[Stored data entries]
──────
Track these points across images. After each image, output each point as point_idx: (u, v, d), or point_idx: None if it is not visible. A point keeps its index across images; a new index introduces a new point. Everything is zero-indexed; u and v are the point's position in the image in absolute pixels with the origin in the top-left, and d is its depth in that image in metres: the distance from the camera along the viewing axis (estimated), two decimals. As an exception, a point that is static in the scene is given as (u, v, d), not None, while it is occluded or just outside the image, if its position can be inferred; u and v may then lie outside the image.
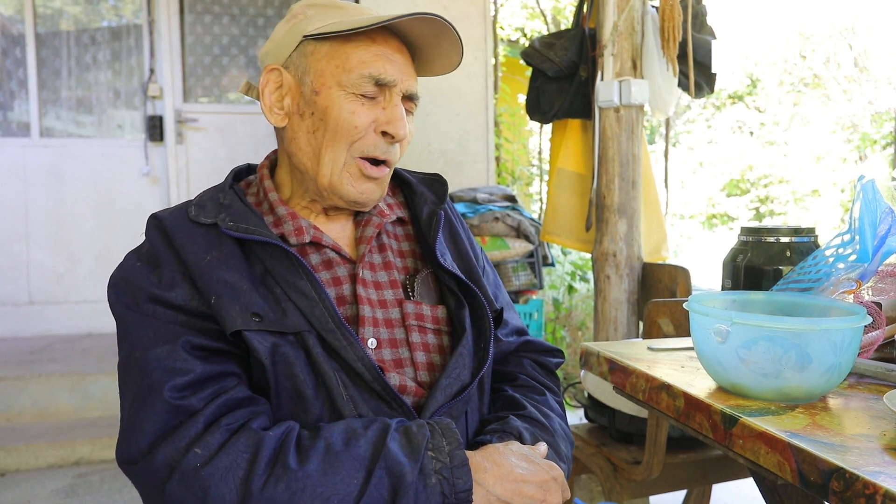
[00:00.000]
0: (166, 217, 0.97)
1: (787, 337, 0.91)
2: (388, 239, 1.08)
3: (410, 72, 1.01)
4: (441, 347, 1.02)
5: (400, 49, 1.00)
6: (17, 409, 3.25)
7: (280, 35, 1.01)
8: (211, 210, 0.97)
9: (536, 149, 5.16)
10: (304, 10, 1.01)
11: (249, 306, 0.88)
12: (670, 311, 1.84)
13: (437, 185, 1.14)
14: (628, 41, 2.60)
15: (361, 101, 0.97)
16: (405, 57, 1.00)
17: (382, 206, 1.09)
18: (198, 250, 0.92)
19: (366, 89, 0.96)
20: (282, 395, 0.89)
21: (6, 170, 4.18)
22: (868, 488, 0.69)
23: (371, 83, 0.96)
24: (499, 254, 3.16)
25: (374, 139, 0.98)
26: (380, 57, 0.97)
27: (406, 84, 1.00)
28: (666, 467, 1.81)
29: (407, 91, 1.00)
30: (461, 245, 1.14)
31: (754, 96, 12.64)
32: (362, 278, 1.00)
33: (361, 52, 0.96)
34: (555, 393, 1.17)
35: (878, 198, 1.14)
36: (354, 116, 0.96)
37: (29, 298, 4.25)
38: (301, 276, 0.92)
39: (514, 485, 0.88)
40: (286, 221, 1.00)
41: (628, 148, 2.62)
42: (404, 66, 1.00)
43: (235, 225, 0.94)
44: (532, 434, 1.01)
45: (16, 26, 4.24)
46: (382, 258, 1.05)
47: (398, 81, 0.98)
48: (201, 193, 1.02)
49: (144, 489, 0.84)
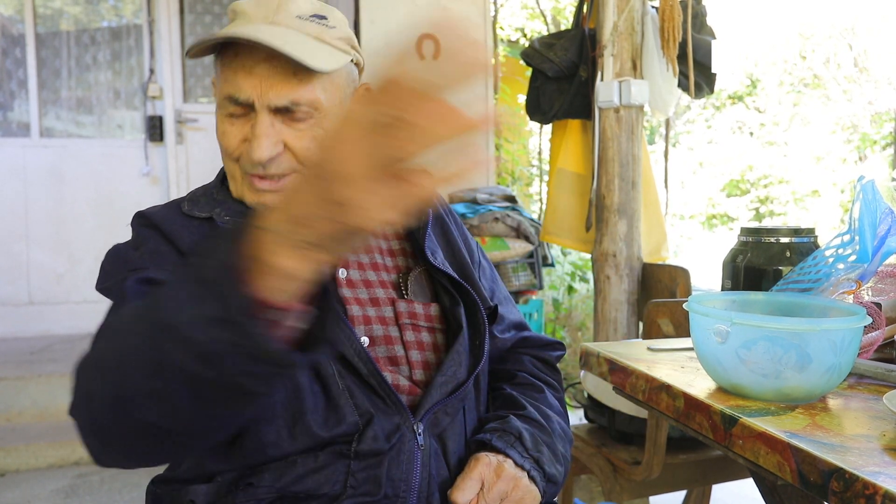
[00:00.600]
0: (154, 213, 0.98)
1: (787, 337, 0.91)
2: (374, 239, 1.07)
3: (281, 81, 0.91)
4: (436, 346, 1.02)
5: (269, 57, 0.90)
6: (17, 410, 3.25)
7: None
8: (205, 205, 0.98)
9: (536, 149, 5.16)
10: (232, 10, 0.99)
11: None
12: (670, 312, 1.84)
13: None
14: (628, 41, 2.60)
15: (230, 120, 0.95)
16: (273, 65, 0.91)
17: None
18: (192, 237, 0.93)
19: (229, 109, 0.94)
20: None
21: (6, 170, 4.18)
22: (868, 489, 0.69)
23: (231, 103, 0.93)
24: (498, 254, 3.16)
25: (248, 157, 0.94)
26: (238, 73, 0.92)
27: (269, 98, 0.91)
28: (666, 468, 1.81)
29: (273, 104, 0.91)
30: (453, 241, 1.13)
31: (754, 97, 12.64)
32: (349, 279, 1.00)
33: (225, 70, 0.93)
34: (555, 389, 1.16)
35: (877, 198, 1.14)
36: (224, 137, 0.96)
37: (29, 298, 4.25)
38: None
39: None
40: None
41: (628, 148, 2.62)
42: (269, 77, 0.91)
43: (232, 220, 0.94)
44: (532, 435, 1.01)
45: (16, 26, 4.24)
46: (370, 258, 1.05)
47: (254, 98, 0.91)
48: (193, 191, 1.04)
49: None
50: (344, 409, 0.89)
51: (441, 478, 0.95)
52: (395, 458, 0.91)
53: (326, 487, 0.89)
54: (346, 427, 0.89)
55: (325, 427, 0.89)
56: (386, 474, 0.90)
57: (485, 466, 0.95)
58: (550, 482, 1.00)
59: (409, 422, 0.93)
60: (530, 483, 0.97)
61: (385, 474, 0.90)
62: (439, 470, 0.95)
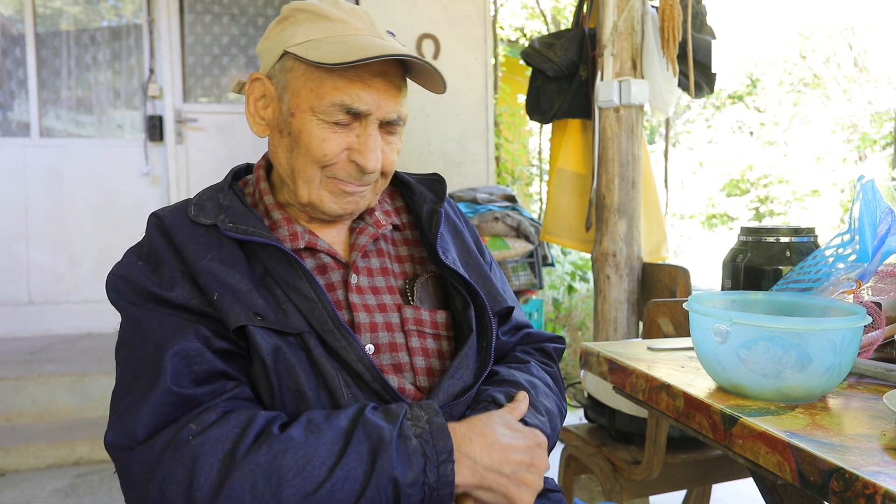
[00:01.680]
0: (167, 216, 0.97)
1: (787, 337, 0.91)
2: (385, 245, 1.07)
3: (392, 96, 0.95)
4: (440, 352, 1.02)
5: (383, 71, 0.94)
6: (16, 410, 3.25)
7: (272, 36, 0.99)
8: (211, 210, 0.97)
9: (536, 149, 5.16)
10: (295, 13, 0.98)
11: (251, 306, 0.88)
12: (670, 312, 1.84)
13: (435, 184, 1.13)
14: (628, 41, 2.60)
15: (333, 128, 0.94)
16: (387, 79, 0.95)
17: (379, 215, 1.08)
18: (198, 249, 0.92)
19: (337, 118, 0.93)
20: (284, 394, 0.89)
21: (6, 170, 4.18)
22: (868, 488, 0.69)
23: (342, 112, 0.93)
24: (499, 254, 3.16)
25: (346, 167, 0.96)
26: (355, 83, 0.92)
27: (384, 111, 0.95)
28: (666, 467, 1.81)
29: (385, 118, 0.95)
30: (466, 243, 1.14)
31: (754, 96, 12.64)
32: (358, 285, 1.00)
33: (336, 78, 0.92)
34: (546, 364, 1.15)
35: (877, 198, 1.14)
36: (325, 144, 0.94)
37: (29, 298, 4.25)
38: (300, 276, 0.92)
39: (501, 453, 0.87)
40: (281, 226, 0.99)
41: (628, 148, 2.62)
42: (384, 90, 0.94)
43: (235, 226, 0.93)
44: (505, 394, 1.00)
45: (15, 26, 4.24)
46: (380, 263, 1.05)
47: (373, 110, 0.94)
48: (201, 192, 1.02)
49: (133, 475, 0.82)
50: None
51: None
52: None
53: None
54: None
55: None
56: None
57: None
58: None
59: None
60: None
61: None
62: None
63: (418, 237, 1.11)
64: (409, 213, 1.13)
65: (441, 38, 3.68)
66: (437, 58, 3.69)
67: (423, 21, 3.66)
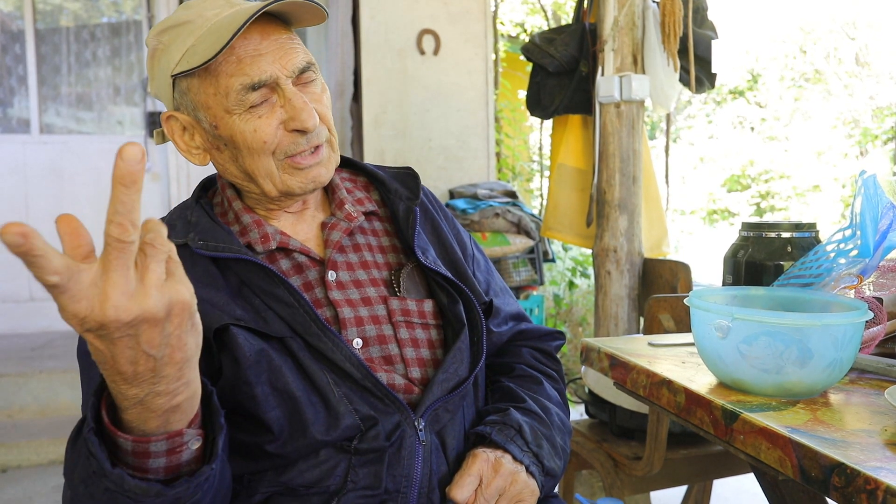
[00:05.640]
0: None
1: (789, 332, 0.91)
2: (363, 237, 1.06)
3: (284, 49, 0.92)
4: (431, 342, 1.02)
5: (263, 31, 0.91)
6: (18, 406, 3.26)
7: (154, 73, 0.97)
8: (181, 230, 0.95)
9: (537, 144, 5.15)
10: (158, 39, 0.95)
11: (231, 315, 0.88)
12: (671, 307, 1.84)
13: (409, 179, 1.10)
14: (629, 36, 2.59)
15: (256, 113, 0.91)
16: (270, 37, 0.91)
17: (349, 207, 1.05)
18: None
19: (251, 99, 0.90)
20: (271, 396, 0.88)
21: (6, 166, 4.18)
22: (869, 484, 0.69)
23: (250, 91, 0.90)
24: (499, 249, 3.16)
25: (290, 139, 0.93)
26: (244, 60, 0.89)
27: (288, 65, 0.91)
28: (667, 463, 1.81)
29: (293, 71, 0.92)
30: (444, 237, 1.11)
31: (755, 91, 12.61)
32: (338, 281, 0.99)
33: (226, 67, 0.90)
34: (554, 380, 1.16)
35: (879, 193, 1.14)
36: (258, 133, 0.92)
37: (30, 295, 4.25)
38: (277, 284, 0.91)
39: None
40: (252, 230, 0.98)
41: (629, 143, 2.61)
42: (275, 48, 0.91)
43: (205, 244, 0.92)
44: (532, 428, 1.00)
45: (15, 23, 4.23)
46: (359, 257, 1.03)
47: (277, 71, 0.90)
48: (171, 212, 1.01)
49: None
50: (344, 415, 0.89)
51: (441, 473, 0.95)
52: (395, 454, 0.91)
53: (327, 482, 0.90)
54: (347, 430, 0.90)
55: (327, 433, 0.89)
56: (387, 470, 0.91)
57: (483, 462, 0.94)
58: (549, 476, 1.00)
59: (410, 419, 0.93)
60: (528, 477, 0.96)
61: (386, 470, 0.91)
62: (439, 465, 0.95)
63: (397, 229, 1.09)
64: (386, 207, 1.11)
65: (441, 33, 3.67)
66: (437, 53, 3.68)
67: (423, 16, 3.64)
──────
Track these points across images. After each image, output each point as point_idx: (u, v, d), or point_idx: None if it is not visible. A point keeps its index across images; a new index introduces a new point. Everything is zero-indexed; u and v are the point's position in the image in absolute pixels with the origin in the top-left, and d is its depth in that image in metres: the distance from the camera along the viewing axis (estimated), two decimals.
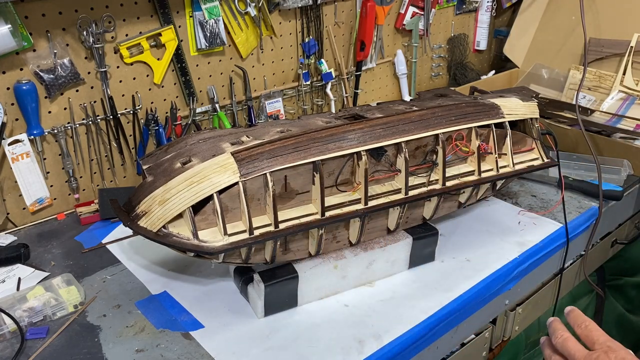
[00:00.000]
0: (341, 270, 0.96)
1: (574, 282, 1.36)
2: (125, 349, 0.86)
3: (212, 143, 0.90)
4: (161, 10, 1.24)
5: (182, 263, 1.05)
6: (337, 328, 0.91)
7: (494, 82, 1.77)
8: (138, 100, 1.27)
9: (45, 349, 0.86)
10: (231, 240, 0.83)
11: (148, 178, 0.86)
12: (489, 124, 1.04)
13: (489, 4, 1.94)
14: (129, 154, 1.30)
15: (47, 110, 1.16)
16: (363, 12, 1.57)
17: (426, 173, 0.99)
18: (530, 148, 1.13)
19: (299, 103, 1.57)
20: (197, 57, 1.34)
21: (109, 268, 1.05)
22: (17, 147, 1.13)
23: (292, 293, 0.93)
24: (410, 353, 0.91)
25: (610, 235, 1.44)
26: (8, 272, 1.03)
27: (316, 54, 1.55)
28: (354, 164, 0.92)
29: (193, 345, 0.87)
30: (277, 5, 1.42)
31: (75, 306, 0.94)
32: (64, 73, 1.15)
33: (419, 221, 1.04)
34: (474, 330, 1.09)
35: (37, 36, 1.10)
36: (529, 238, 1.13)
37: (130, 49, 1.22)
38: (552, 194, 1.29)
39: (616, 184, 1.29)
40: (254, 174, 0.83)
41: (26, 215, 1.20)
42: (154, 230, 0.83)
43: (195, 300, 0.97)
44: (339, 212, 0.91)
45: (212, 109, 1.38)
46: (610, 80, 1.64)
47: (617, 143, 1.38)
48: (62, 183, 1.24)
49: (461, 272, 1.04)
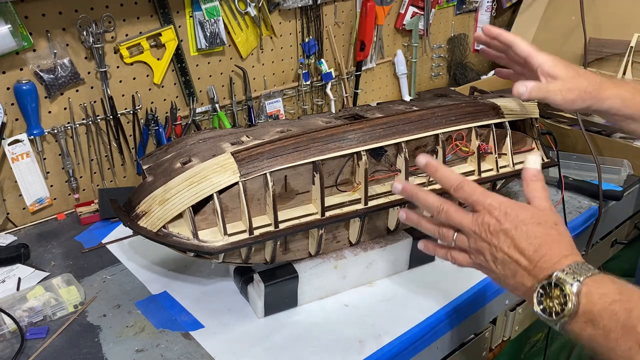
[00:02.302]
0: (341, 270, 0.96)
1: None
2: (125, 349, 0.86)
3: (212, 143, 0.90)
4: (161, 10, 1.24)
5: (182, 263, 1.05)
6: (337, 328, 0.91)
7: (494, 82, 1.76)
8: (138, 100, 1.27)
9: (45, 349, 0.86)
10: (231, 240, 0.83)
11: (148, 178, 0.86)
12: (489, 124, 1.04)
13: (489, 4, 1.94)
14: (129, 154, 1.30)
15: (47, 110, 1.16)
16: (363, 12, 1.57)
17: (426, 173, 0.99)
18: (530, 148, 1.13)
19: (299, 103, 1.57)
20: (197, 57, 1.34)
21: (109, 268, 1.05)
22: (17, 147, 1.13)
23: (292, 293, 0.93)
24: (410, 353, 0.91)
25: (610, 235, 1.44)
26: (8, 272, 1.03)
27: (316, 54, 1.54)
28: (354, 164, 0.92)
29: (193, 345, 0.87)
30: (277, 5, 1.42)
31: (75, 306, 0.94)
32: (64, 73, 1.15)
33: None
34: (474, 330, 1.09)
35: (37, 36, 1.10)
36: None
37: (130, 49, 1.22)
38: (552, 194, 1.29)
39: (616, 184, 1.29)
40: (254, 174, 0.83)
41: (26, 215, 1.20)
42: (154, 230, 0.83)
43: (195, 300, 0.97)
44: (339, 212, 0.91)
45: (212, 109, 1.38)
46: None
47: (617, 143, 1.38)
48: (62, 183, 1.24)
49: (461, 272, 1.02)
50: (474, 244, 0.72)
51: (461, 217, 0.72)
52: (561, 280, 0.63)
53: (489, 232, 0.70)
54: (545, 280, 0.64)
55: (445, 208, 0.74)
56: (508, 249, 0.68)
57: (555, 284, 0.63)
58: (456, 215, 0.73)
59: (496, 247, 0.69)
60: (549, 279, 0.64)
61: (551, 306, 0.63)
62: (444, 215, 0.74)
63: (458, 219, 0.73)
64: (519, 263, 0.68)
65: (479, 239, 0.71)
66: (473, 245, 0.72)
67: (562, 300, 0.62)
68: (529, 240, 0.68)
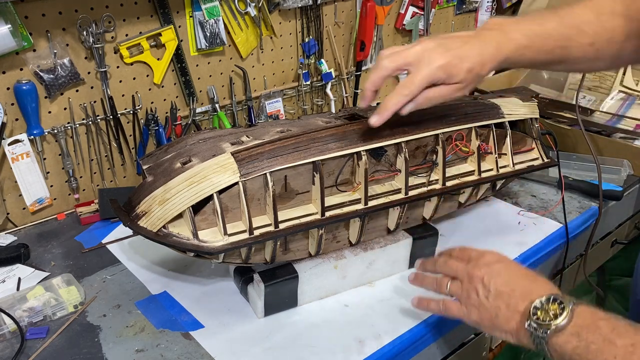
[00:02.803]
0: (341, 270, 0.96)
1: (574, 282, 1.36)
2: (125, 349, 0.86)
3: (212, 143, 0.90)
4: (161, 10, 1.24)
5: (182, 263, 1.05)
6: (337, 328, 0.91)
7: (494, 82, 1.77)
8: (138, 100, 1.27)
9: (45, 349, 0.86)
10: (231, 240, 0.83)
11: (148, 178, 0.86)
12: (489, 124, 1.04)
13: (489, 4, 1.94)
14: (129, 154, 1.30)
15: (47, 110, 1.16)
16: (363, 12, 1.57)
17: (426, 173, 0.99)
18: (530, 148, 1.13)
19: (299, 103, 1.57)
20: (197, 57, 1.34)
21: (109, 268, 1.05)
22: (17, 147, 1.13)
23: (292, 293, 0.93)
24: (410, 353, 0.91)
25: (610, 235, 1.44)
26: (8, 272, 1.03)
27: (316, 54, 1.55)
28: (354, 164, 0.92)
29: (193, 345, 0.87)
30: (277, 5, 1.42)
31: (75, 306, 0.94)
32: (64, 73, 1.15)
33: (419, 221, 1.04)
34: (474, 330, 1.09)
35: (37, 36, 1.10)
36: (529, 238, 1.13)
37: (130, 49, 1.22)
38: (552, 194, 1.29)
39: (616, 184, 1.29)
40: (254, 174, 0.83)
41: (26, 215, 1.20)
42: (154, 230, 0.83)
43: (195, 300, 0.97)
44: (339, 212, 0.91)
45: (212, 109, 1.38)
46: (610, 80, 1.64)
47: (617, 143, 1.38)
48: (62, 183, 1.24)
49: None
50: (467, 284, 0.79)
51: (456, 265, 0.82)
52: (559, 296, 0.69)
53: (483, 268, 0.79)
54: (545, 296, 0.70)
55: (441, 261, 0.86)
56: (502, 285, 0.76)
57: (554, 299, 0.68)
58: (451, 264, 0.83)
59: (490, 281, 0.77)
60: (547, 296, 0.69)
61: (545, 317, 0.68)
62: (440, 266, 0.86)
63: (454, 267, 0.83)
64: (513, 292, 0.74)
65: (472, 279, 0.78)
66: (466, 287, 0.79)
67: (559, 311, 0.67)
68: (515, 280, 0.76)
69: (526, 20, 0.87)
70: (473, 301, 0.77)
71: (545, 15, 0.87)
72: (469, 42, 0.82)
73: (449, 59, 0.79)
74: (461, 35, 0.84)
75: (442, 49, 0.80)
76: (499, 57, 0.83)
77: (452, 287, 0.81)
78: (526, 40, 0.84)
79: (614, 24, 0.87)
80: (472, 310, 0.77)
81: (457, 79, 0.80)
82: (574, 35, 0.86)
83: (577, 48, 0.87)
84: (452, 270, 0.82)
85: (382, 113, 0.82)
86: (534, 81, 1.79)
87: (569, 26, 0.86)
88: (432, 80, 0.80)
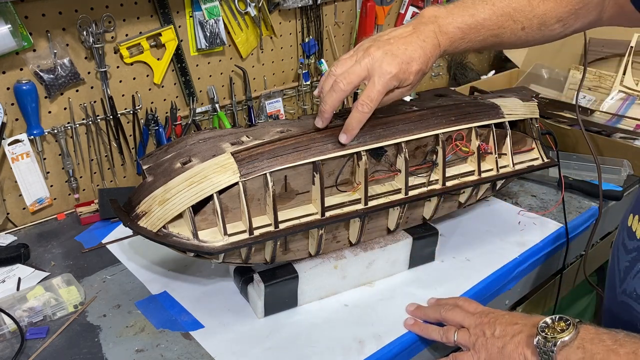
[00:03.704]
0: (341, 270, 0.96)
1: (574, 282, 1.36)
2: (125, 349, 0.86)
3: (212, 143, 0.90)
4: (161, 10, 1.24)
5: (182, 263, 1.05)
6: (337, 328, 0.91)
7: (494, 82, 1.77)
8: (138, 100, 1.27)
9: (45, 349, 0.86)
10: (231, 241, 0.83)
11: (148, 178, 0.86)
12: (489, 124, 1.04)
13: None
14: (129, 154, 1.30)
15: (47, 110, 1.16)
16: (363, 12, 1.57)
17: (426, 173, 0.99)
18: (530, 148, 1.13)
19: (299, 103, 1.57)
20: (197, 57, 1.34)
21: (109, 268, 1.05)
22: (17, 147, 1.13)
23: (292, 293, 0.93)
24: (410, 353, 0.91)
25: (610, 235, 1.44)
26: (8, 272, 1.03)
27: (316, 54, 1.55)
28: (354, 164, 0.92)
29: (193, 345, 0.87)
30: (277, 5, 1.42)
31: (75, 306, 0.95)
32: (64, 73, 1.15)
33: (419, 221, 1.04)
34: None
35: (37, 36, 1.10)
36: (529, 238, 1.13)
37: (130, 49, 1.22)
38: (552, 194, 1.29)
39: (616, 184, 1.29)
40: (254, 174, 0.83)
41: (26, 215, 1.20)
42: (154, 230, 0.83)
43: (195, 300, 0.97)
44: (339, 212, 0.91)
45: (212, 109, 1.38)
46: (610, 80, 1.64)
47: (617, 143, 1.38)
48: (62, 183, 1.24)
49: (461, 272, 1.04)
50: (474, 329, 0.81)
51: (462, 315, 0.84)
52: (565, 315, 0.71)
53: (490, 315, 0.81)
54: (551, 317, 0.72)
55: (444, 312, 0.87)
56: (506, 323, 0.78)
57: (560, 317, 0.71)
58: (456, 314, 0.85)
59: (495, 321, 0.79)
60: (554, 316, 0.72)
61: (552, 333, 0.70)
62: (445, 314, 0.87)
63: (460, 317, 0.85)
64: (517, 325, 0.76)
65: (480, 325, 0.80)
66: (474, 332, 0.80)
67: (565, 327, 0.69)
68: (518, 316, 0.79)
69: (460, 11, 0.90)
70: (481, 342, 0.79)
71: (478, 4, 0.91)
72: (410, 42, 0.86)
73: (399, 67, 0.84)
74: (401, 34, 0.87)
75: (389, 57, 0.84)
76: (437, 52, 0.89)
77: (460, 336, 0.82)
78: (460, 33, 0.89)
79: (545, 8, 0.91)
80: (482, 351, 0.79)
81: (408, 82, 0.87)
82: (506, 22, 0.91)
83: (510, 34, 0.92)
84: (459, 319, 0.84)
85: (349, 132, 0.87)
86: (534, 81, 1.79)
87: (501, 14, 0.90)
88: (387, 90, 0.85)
──────
*WHAT THE TASK REQUIRES*
Both boundary lines included, write out word for word only the lines above from the one containing "61: (551, 306, 0.63)" to the one containing "88: (432, 80, 0.80)", leaving out any pictures.

*WRITTEN ANSWER*
61: (551, 306, 0.63)
62: (444, 215, 0.74)
63: (458, 219, 0.73)
64: (519, 263, 0.68)
65: (479, 239, 0.71)
66: (473, 245, 0.72)
67: (562, 300, 0.62)
68: (529, 240, 0.68)
[00:02.803]
0: (341, 270, 0.96)
1: (574, 282, 1.36)
2: (125, 349, 0.86)
3: (212, 143, 0.90)
4: (161, 10, 1.24)
5: (182, 263, 1.05)
6: (337, 328, 0.91)
7: (494, 82, 1.77)
8: (138, 100, 1.27)
9: (45, 349, 0.86)
10: (231, 240, 0.83)
11: (148, 178, 0.86)
12: (489, 124, 1.04)
13: (489, 4, 1.94)
14: (129, 154, 1.30)
15: (47, 110, 1.16)
16: (363, 12, 1.57)
17: (426, 173, 0.99)
18: (530, 148, 1.13)
19: (299, 103, 1.57)
20: (197, 57, 1.34)
21: (109, 268, 1.05)
22: (17, 147, 1.13)
23: (292, 293, 0.93)
24: (410, 353, 0.91)
25: (610, 235, 1.44)
26: (8, 272, 1.03)
27: (316, 54, 1.55)
28: (354, 164, 0.92)
29: (193, 345, 0.87)
30: (277, 5, 1.42)
31: (75, 306, 0.94)
32: (64, 73, 1.15)
33: (419, 221, 1.04)
34: (474, 330, 1.09)
35: (37, 36, 1.10)
36: (529, 238, 1.13)
37: (130, 49, 1.22)
38: (552, 194, 1.29)
39: (616, 184, 1.29)
40: (254, 174, 0.83)
41: (26, 215, 1.20)
42: (154, 230, 0.83)
43: (195, 300, 0.97)
44: (339, 212, 0.91)
45: (212, 109, 1.38)
46: (610, 80, 1.64)
47: (617, 143, 1.38)
48: (62, 183, 1.24)
49: None
50: (467, 284, 0.79)
51: (456, 265, 0.82)
52: (559, 296, 0.69)
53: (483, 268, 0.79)
54: (545, 296, 0.70)
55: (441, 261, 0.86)
56: (502, 285, 0.76)
57: (554, 299, 0.68)
58: (451, 264, 0.83)
59: (490, 281, 0.77)
60: (547, 296, 0.69)
61: (545, 317, 0.68)
62: (440, 266, 0.86)
63: (454, 267, 0.83)
64: (513, 292, 0.74)
65: (472, 279, 0.78)
66: (466, 287, 0.79)
67: (559, 311, 0.67)
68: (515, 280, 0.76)
69: (526, 20, 0.87)
70: (473, 301, 0.77)
71: (545, 15, 0.87)
72: (469, 42, 0.82)
73: (449, 59, 0.79)
74: (461, 35, 0.84)
75: (442, 49, 0.80)
76: (499, 57, 0.83)
77: (452, 287, 0.81)
78: (526, 40, 0.84)
79: (614, 24, 0.87)
80: (472, 310, 0.77)
81: (457, 79, 0.80)
82: (574, 35, 0.86)
83: (577, 48, 0.87)
84: (452, 270, 0.82)
85: (382, 113, 0.82)
86: (534, 81, 1.79)
87: (569, 26, 0.86)
88: (432, 80, 0.80)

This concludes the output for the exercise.